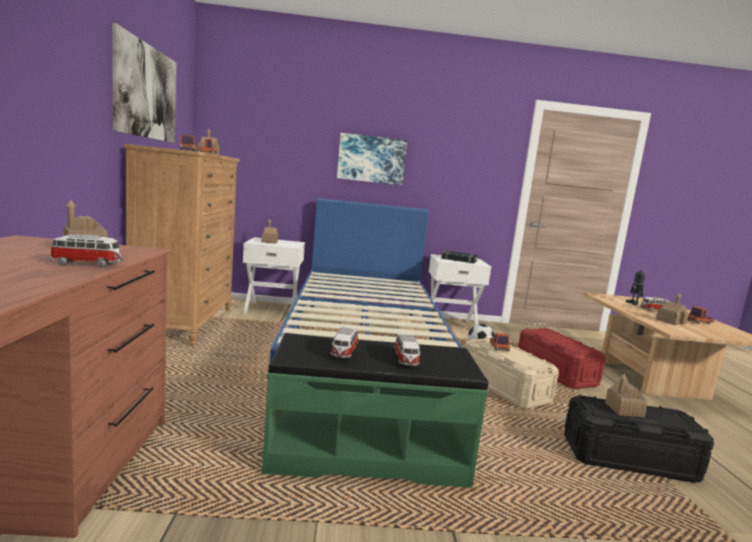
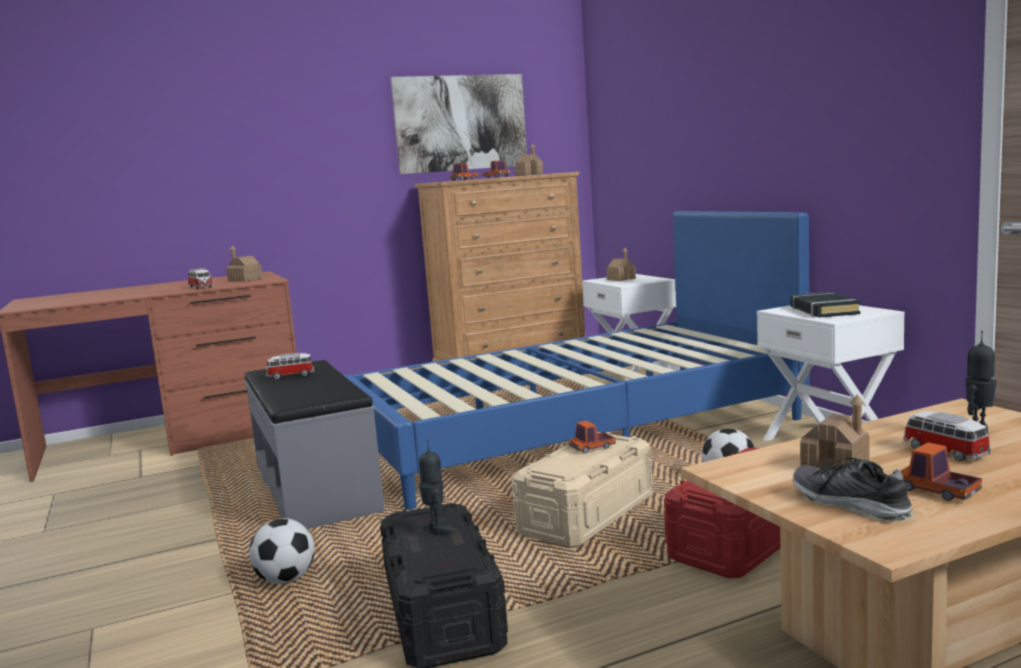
camera: 70 degrees right, 0 degrees up
(367, 454) = (317, 489): green bench -> grey bench
(371, 159) = (736, 136): picture -> none
(406, 359) = (295, 389): toy car -> none
(566, 506) = (286, 580): none -> football
(624, 410) = (437, 530): toy house -> toy robot
(716, 331) = (850, 504): none -> shoe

========

• Instructions to follow: The task calls for repeating each line above exactly while excluding the pictures.

• Response area:
camera: 70 degrees right, 0 degrees up
(367, 454) = (317, 489): green bench -> grey bench
(371, 159) = (736, 136): picture -> none
(406, 359) = (295, 389): toy car -> none
(566, 506) = (286, 580): none -> football
(624, 410) = (437, 530): toy house -> toy robot
(716, 331) = (850, 504): none -> shoe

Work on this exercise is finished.